2) Selbst wenn mein Mandant tatsächlich grob fahrlässig gehandelt haben sollte, steht Ihnen kein Kürzungsrecht in der begehrten Höhe zu. Im Einklang mit der Empfehlung des "Goslarer Orientierungsrahmens" (vgl. die Darstellung bei Nehm, zfs 2010, 12 ff. sowie bei Nugel, MDR 2010, 597 ff.) ist in diesem Fall eine Leistungskürzung allenfalls in Höhe von 25 % möglich.

Ich fordere Sie daher auf, Ihre Rechtsposition nochmals zu überdenken und den von meinem Mandanten verfolgten Kaskoschaden vollständig, zumindest aber in Höhe von _________________________ EUR auszugleichen.
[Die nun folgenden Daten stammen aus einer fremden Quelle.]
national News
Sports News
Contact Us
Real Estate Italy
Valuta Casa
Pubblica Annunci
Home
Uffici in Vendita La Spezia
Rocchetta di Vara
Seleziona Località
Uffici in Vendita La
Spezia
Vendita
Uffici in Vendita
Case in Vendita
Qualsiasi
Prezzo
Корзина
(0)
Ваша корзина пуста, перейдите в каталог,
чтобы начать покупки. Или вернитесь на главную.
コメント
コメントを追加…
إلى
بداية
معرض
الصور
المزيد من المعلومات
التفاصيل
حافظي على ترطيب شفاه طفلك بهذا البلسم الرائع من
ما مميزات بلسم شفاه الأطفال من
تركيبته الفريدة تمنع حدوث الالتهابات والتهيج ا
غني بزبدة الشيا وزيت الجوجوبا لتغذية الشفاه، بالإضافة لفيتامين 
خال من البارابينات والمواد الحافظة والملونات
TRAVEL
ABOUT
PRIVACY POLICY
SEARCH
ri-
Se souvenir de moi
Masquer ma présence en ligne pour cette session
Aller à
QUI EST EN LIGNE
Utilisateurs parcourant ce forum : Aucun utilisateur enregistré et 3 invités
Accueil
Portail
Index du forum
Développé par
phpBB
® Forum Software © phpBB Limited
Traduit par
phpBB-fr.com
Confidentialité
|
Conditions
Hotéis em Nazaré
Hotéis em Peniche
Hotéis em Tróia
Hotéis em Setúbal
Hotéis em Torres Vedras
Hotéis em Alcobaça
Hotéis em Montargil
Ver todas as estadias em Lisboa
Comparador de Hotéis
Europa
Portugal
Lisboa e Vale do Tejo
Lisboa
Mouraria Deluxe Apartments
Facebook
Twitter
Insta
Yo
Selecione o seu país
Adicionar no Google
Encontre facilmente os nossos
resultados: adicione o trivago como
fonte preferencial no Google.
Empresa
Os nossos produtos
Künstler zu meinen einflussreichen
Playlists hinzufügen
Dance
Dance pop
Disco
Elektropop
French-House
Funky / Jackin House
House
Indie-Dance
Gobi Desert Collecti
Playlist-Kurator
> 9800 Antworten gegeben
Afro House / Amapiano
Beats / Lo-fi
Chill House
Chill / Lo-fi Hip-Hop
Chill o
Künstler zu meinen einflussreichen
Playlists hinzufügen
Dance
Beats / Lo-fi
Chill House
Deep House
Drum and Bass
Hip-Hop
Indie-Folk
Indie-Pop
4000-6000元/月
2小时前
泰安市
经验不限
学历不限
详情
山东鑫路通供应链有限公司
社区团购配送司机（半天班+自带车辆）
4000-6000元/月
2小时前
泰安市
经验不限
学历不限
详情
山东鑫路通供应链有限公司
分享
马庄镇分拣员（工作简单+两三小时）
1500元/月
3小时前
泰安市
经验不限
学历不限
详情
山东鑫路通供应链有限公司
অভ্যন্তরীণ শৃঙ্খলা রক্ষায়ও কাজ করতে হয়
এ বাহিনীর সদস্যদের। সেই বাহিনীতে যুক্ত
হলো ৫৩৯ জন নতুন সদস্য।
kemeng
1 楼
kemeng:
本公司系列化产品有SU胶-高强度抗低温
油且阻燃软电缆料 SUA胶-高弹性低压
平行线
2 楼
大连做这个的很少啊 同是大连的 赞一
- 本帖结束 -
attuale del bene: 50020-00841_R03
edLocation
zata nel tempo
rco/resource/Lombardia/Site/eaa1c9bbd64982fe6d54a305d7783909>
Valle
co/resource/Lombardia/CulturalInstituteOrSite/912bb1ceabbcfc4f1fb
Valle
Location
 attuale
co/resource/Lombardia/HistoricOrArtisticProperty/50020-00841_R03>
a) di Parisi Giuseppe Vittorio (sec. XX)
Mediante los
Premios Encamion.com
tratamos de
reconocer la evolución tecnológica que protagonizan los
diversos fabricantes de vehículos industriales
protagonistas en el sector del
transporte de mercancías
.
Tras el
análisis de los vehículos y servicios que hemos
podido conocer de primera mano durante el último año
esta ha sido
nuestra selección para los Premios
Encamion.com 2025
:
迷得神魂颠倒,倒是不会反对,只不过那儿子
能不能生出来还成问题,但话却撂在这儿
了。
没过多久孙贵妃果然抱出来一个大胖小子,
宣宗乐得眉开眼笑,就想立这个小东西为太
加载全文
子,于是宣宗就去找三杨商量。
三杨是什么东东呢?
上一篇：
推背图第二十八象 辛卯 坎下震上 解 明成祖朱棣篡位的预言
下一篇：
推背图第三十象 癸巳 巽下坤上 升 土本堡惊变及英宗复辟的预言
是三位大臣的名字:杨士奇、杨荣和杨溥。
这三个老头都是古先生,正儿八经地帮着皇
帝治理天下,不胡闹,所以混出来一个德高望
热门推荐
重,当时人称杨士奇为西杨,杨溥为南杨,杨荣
Hierfür habe ich mir vorsorglich eine Frist notiert bis zum

_________________________ (10-Tages-Frist).

Mit freundlichen Grüßen

(Rechtsanwalt)

[95] OLG Nürnberg, Urt. v. 27.6.1991 – Az. 8 U 87/91 = zfs 1992, 202; vgl. auch OLG Köln, Urt. v. 7.10.2003 – Az. 9 U 63/01 = NZV 2004, 260.
[96] OLG Hamm, Urt. v. 27.6.1984 – Az. 20 U 26/84 = VersR 1985, 678; LG Bielefeld, Urt. v. 15.5.2007 – Az. 6 O 22/06 = SP 2008, 158.
[97] OLG Karlsruhe, Urt. v. 16.10.1997 – Az. 12 U 99/97 = zfs 1998, 427 = SP 1998, 251.
[98] LG Verden, Urt. v. 14.11.1995 – Az. 5 O 391/94 = SP 1996, 148.
[101] LG Darmstadt, Beschl. v. 19.5.2011 – Az. 1 O 9/11 = VRR 2011, 464.
[102] LG Passau, Beschl. v. 19.7.2011 – Az. 1 O 329/11 = VRR 2013, 32.
[103] Nugel, Kürzungsquoten nach dem VVG, § 2 Rn 115.